Der 1. FC Heidenheim verliert 0:2 gegen den Hamburger SV
Zugleich läuft’s beim FCH vorne nicht: „Wenn man heute wieder sieht, wie viele Chancen wir haben“, erklärte Busch im Hinblick auf die vergebenen Tormöglichkeiten. „Sinnbildlich war für mich: Es kommt ein Querpass, wir treten über den Ball im Sechzehner. So einfach, wie wir Gegentore kriegen, umso schwerer ist es, dass wir vorne mal Tore schießen“, sagte der Rechtsverteidiger über die sehr gute Chance von Budu Zivzivadze in der 78. Minute. „Da müssen wir ehrlich sein. So wird es schwierig, ein Spiel zu gewinnen“, so Busch.
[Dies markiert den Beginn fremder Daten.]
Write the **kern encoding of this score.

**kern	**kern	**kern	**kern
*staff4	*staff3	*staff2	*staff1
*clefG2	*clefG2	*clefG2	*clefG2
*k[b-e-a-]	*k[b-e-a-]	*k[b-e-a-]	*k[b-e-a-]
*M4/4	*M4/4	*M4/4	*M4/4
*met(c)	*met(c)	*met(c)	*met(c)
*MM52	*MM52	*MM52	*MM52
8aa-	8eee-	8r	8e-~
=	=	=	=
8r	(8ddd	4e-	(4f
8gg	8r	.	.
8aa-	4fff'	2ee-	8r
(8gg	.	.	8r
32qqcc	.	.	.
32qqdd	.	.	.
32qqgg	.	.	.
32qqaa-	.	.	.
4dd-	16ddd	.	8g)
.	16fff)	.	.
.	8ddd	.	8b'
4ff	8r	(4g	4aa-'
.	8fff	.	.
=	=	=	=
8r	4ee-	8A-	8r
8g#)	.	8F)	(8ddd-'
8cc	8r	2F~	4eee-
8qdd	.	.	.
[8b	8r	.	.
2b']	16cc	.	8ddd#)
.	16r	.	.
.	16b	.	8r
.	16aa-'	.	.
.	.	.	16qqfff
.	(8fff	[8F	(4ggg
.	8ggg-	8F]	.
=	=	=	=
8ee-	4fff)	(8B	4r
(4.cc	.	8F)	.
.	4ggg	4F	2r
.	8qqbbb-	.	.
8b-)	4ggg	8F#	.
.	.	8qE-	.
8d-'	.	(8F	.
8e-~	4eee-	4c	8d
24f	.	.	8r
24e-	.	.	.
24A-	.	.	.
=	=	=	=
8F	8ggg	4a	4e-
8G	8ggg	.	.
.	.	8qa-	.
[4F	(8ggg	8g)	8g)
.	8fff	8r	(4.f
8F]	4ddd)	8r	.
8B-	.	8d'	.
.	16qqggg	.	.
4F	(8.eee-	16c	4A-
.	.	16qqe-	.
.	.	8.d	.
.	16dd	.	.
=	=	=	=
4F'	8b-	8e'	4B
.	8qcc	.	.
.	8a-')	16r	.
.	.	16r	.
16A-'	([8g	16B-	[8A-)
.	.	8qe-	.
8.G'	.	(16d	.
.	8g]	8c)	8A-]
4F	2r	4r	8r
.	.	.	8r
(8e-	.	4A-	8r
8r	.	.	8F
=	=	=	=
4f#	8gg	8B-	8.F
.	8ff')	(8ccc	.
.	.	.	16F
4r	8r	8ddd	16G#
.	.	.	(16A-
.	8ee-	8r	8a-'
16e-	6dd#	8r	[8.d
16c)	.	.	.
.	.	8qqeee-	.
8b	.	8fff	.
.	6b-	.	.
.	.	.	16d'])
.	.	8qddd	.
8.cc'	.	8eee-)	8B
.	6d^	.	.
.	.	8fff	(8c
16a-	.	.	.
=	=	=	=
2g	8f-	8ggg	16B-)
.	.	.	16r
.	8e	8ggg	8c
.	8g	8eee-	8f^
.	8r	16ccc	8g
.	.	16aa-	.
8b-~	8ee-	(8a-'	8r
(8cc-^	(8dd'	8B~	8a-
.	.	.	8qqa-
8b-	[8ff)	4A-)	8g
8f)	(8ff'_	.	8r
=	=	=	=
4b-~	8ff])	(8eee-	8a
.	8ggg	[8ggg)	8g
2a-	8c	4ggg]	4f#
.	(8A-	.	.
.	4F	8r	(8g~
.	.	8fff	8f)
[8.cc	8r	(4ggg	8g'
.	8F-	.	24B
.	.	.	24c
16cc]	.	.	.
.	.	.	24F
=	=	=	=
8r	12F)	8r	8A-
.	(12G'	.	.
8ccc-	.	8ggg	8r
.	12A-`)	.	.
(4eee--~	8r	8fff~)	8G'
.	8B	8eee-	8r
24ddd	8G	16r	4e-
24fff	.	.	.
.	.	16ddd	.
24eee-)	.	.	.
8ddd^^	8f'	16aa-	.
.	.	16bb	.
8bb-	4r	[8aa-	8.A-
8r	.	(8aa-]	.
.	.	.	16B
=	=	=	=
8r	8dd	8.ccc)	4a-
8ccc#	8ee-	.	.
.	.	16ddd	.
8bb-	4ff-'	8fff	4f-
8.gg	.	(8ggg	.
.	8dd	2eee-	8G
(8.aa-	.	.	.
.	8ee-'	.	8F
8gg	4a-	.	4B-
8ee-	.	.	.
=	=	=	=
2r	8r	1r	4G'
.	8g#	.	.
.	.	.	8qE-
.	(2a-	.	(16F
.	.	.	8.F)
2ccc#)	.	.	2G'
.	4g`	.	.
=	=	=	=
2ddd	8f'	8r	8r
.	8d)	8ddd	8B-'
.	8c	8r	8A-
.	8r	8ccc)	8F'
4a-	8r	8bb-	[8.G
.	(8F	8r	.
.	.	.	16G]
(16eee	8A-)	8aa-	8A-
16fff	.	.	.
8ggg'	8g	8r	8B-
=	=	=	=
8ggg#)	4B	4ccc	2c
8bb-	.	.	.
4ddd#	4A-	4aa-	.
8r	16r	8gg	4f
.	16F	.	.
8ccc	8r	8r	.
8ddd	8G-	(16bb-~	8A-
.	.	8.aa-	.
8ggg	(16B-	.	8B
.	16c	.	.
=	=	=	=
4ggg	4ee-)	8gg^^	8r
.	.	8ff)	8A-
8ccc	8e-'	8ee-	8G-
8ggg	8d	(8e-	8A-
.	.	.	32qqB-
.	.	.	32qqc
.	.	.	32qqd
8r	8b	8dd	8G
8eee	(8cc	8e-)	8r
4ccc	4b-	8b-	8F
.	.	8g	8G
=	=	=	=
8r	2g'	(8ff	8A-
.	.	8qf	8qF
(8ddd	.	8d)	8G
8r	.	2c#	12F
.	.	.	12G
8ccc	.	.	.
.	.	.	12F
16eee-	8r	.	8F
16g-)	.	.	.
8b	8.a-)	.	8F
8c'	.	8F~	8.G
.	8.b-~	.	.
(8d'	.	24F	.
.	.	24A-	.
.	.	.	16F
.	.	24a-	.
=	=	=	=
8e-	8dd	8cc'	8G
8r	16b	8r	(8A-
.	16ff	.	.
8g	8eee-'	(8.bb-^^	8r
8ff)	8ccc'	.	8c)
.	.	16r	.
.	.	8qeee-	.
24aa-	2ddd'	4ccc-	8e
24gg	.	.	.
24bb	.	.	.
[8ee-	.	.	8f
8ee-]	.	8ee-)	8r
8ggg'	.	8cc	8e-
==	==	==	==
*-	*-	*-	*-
Dabei sei der FCH drauf und dran gewesen, den Ausgleich zu machen. Aber: „Das Scheißding wollte nicht rein“, wählte Busch eine derbe Bezeichnung für den Ball. Auch, weil der HSV mit Daniel Heuer Fernandes einen überragenden Torhüter in seinen Reihen hatte, wie Hamburgs Trainer Merlin Polzin erklärte.
Gerade jetzt motivierende Worte zu finden, fällt mir schwer. Da brauche ich einen Tag.
Marnon Busch, Abwehrspieler des 1. FC Heidenheim
Marnon Busch wiederum sagte aber auch: „Ich glaube, da spricht so ein bisschen die Frustration nach dem Spiel aus mir. Gerade jetzt motivierende Worte zu finden, fällt mir schwer. Da brauche ich einen Tag.“ Und weiter: „Jetzt grad tut’s weh, aber morgen, aller spätestens übermorgen ist es auch wieder okay.“
Doch was macht Busch Mut? „Ich bin jeden Tag in der Kabine, arbeite mit den Jungs. Ich weiß, dass da keiner aufgeben wird. Egal, wie oft es in die Fresse gibt diese Saison. Es geht immer weiter“, blickte er bereits aufs kommende Spiel beim FC Augsburg am Sonntag, 15. Februar (15.30 Uhr).